Wytyczne, które Postecoglou zazwyczaj wyznaczał dla swoich graczy raczej nie znajdą skutecznego zastosowania w północnej części stolicy Anglii. Kogutom brakuje, bowiem bocznych obrońców, którzy potrafiliby dobrze radzić sobie z piłką przy nodze i wspierać środek pola. Podobną luką jest pozycja defensywnego pomocnika, która w szeregach Kogutów kuleje zresztą już od dłuższego czasu.

Mając to wszystko na uwadze można być pewnym, że przed Spurs dużo pracy na rynku podczas tegorocznego letniego okienka transferowego.
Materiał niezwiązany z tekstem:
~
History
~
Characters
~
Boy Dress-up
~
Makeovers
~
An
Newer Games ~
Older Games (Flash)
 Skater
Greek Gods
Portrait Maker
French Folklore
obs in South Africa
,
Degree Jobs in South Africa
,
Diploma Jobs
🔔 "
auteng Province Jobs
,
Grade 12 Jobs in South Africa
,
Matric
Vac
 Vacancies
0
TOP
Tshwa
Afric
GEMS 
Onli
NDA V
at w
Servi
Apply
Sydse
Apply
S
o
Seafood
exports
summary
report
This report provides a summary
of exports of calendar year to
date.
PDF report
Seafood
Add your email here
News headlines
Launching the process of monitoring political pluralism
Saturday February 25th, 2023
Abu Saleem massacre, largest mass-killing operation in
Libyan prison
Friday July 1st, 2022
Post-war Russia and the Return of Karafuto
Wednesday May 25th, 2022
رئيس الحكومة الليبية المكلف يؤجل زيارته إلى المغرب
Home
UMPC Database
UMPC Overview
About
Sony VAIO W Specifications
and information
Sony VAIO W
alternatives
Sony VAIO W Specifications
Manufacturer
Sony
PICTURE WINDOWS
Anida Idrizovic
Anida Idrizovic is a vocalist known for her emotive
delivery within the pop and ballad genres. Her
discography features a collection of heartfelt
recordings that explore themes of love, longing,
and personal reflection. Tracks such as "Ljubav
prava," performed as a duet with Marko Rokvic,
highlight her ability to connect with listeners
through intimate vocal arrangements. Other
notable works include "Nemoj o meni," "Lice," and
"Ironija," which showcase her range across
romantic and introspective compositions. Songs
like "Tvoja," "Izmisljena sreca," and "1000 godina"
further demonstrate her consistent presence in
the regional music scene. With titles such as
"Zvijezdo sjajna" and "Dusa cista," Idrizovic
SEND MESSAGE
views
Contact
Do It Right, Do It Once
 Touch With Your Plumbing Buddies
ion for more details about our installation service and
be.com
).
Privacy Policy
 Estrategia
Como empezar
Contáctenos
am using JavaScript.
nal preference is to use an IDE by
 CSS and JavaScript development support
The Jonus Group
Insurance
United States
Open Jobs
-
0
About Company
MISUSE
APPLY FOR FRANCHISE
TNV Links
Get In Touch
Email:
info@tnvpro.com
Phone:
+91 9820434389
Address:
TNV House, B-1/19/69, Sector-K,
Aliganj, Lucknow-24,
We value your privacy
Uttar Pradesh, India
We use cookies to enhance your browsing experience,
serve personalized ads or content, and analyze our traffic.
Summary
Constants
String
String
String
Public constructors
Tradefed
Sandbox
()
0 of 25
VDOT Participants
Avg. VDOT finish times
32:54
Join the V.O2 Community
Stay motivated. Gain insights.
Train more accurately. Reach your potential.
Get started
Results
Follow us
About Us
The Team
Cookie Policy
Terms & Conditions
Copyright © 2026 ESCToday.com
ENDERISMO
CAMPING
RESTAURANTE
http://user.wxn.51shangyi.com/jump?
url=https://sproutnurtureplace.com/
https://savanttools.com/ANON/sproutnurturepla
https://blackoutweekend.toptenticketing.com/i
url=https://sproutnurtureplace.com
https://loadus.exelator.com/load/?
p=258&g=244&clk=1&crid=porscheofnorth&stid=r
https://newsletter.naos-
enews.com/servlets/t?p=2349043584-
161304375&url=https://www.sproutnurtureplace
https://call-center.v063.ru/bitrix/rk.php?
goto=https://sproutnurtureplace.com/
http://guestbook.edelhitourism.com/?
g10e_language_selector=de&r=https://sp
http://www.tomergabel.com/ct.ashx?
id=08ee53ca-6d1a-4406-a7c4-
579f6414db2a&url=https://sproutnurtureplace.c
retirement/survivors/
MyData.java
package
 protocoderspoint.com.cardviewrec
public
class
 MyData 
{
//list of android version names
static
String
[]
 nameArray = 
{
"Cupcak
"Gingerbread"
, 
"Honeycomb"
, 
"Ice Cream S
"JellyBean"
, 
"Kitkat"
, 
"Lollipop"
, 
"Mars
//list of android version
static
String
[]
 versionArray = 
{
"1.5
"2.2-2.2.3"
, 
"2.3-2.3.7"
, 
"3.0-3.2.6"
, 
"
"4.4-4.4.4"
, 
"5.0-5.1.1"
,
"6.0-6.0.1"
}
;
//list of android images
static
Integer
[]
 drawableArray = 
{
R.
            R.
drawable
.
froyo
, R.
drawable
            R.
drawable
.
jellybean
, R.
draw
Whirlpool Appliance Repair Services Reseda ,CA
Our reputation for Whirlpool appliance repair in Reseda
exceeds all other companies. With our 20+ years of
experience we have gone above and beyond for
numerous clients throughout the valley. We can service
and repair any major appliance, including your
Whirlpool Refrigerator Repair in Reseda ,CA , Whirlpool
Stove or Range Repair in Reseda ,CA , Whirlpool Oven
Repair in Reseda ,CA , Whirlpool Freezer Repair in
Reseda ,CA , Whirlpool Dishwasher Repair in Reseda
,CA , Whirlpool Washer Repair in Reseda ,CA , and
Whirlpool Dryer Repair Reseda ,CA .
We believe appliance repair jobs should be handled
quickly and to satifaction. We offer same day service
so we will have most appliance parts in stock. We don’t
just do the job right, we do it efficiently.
Z Postecoglou powinien być to owocny czas mając na uwadze jego doświadczenie w odpowiednim wybieraniu nowych graczy do składu po przyjściu do klubów, by dopasować ich do swojej taktyki.

Pewne trudności może wywoływać też szybka aklimatyzacja i przyswojenie myśli 57-letniego Australijczyka przez piłkarzy stołecznej drużyny. Przeskok i różnice pomiędzy stylem gry preferowanym przez Conte i Postecoglou są naprawdę dość wyraźne. Niewykluczone, więc, że nowy szkoleniowiec będzie potrzebował czasu, by zaczął osiągać oczekiwane rezultaty, a fani Tottenhamu mogli wreszcie oglądać drużynę pełną polotu i ofensywnego stylu gry.